Good people,
First up, I finally completed guitar #1 after all your good advice on side bending. I'm very happy with both the look and the tone of it. So happy in fact that I am building three more.
Some advice please.
I have built the three backs. Two Indian Rosewood and one Sapele (like build #1).
They have been hanging in the workshop for a couple of weeks awaiting the other bits for final assembly. The Sapele one has gone rogue on me! It has become concave rather than the 15 foot convex radius that I built it to. And it rigidly refuses to do anything different.
Is there a cure that I can use to muscle it back to convex?
Best,
MAC
Tags:
Only to remove the braces and rebrace at a lower Relative Humidity.
What is the RH now and what was it when you glued on the braces?
If you don't know, then this back is teaching you a lesson and better now than when it is glued on to the sides.
Hi Jeff,
It was either 60% or 45%.
Can't honestly remember and I guess that underscores your point! The lesson is well learned. If it WAS 60% then there's the issue huh?
It's 41% now. Is there enough difference between that and 60% or 45% to cause this rogue behaviour?
Bloody hell - this is Witchcraft!
MAC
Unfortunately a glued up back which becomes concave is telling you it's history, that it was glued up at a much higher moisture content than it is in now and you just cant argue with it.
If you have a problem now, imagine what will happen when you get down to 35
Bugger.
Yeah Bugger
But look on the bright side, you can pull the braces now and fix it and not have a closed box with a concave cracked back
seems to me you could reverse back braced side and follow the wood since you now know how it wants to be...flip and redo in other words...? But wait for others op's.......
It's not so much that the back plate wants to go into a particular curvature, it's that it is shrinking across the grain but being restrained by the bracing and pulling out the curvature.
Hi Mac,
Jeff pretty much sums it up as it happens (and it's happened to most of us) - another issue that you may or may not be across is that in flat sawn (as opposed to quartersawn) timber there is a direction of "cup" depending how the wood came out of the tree and the orientation of the growth rings. I'm on the fly at the moment so google "timber cupping" or "flat sawn cupping direction" or something like that and it will give you a pointer as to which way the grain should go relative to the side you put your braces on.
Rusty.
Yes it certainly has happened to most of us.
On an acoustic I built about 5 years ago, I braced at low RH, but forgot to do that when it came to gluing the back to the sides,
When we got a 15% day the back cracked in two spots, between the braces.
It's a pretty strong lesson!
Interestingly, I was thinking about all your good sense, and recalled that I bought that wood in Auckland where it had been sitting in a plank for the last 20 years. The end of the plank wasn't sealed.

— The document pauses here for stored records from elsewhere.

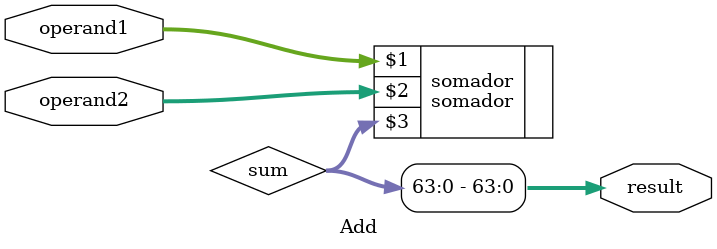
<source format=v>
/*

    Somador que devolve resultado com a mesma quantidade de bits que os operandos.

*/

module Add #(parameter N = 64) (
    input wire [N-1:0]  operand1, 
    input wire [N-1:0]  operand2, 
    output wire [N-1:0] result
);

	wire [N:0] sum;

    somador somador (operand1, operand2, sum);

    assign result = sum[N-1:0];

endmodule
</source>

Auckland is far, far more humid than Christchurch where I live so I guess that wouldn't have helped my cause. It never occurred to me that it might need drying.
Thanks all for your advice. A big lesson learned and I now have a very prominent RH gauge in the workshop!
Interestingly, the Rosewood backs are, at best, flat so I have obviously stirred up a hornet's nest. Or maybe it's contagious. I have removed the braces from the Sapele back (ugly business going backwards isn't it?). It also split down the join in the process which caused some grumpiness but I now think I have it under control. Just waiting for a 40% RH day to re-brace it.
Over and out.
MAC
Ahhh, Mac,
I just got it - "Ill tempered backs" .... a Kiwi, an Aotearoa Bro....The mighty All Blacks.......yep, when the forwards are slow to the breakdown and just hang around the ruck, you'll get "Ill tempered backs"..........Which is what you are going to see a lot of this year as the Brumbies dominate the Super Rugby!